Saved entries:
────

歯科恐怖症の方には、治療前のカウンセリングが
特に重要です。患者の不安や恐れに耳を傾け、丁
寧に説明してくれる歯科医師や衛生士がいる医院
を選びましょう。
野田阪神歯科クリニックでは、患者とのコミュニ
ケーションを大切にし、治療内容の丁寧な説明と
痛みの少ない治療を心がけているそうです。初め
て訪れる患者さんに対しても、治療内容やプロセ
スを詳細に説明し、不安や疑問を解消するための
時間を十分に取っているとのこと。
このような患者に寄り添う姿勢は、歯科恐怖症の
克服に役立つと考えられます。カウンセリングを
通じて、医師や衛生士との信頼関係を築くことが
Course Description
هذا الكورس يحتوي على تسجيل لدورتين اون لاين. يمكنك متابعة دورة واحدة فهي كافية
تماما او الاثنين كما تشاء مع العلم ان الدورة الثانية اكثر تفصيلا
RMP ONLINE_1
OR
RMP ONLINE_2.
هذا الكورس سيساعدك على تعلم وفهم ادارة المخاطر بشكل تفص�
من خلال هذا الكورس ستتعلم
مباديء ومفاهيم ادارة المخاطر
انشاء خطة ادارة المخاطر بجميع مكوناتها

────

__What you are asked to do__:
Scan the records above for the string "ادارة", then select every line that holds it.

__Answer for the task__:
هذا الكورس سيساعدك على تعلم وفهم ادارة المخاطر بشكل تفص�
مباديء ومفاهيم ادارة المخاطر
انشاء خطة ادارة المخاطر بجميع مكوناتها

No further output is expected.